Thanks @RobinSandell for raising this. It’s an area we tried to balance privacy vs utility.

We had the data treated for privacy reasons. It’s probably better in the words of the data scientists.

Datasets released via a differentiallyprivate algorithm ensure that all known classes of privacy attacks (such as, re-identication) have little chance of success. In particular and very importantly the mathematical properties of the algorithm and resulting dataset provide the same protection for new privacy attacks that may be developed in the future, ensuring they too have little chance of success.

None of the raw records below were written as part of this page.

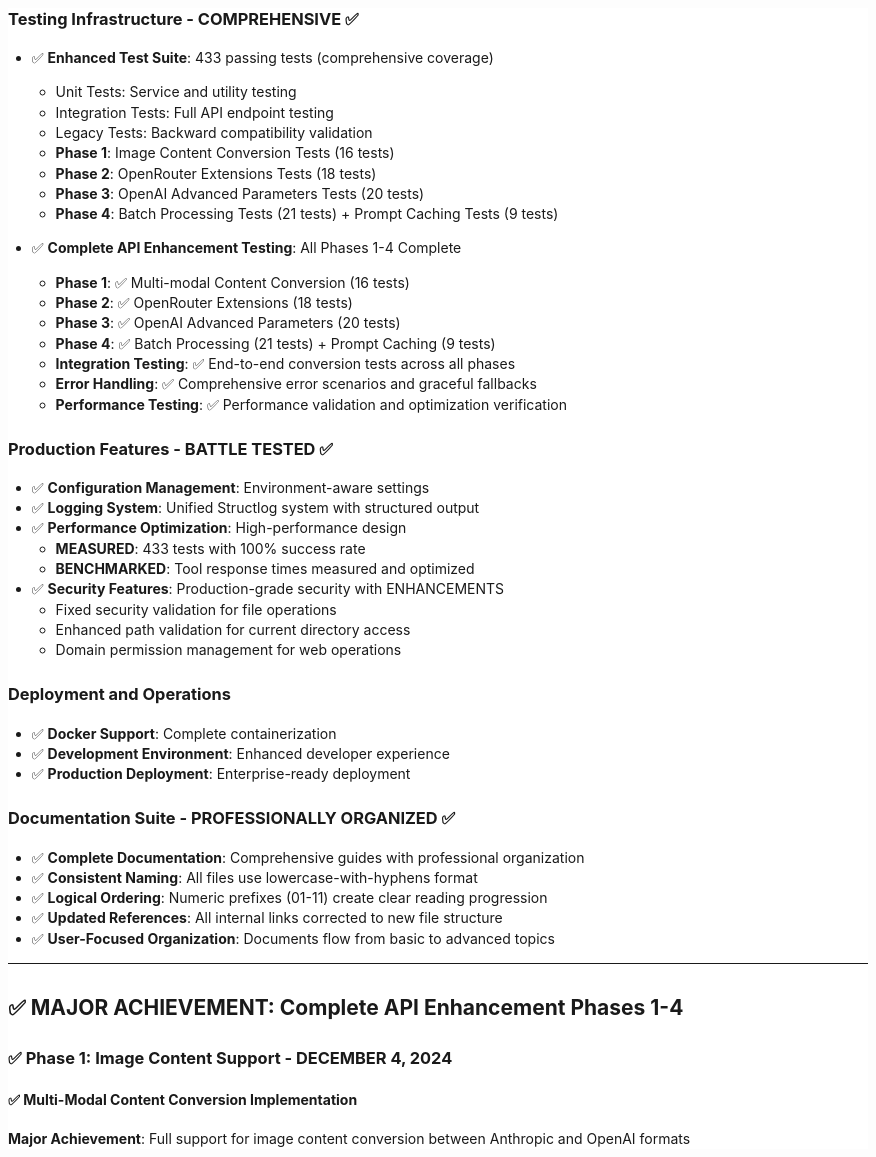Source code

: ### Testing Infrastructure - COMPREHENSIVE ✅
- ✅ **Enhanced Test Suite**: 433 passing tests (comprehensive coverage)
  - Unit Tests: Service and utility testing
  - Integration Tests: Full API endpoint testing  
  - Legacy Tests: Backward compatibility validation
  - **Phase 1**: Image Content Conversion Tests (16 tests)
  - **Phase 2**: OpenRouter Extensions Tests (18 tests)
  - **Phase 3**: OpenAI Advanced Parameters Tests (20 tests)
  - **Phase 4**: Batch Processing Tests (21 tests) + Prompt Caching Tests (9 tests)

- ✅ **Complete API Enhancement Testing**: All Phases 1-4 Complete
  - **Phase 1**: ✅ Multi-modal Content Conversion (16 tests)
  - **Phase 2**: ✅ OpenRouter Extensions (18 tests) 
  - **Phase 3**: ✅ OpenAI Advanced Parameters (20 tests)
  - **Phase 4**: ✅ Batch Processing (21 tests) + Prompt Caching (9 tests)
  - **Integration Testing**: ✅ End-to-end conversion tests across all phases
  - **Error Handling**: ✅ Comprehensive error scenarios and graceful fallbacks
  - **Performance Testing**: ✅ Performance validation and optimization verification

### Production Features - BATTLE TESTED ✅
- ✅ **Configuration Management**: Environment-aware settings
- ✅ **Logging System**: Unified Structlog system with structured output
- ✅ **Performance Optimization**: High-performance design
  - **MEASURED**: 433 tests with 100% success rate
  - **BENCHMARKED**: Tool response times measured and optimized
- ✅ **Security Features**: Production-grade security with ENHANCEMENTS
  - Fixed security validation for file operations
  - Enhanced path validation for current directory access
  - Domain permission management for web operations

### Deployment and Operations
- ✅ **Docker Support**: Complete containerization
- ✅ **Development Environment**: Enhanced developer experience
- ✅ **Production Deployment**: Enterprise-ready deployment

### Documentation Suite - PROFESSIONALLY ORGANIZED ✅
- ✅ **Complete Documentation**: Comprehensive guides with professional organization
- ✅ **Consistent Naming**: All files use lowercase-with-hyphens format
- ✅ **Logical Ordering**: Numeric prefixes (01-11) create clear reading progression
- ✅ **Updated References**: All internal links corrected to new file structure
- ✅ **User-Focused Organization**: Documents flow from basic to advanced topics

---

## ✅ MAJOR ACHIEVEMENT: Complete API Enhancement Phases 1-4

### **✅ Phase 1: Image Content Support - DECEMBER 4, 2024**

#### **✅ Multi-Modal Content Conversion Implementation**
**Major Achievement**: Full support for image content conversion between Anthropic and OpenAI formats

As you can appreciate we treat our customer’s privacy very seriously and have ensured we have done due diligence to assure privacy whilst providing some utility from the data.


#3

Thanks for the quick response Yvonne. I’m not convinced the balance has been struck appropriately between privacy and utility. Some low demand wharves record no counts in one week as there is not a 15 minute period when more than 17 passengers tap (Birchgrove, Darling Point and Garden Island). Others only have a very small number of 15 minute periods where taps are counted (eg Greenwich (2), Kirribilli (8), Kissing Point (11). I really can’t envisage how there could be a privacy breach when this particular CSV file has no sensitive, personal information - not even the Opal card type.


#4

Hey @RobinSandell – I will need to leave it to those who know about data science and privacy to explain :slight_smile:
Have a good weekend.


#5

Hi Robin, while the “time with location” csv doesn’t show taps for certain stations, location without time does show taps, albeit aggregated for 24 hours, not 15 minutes. does this help you?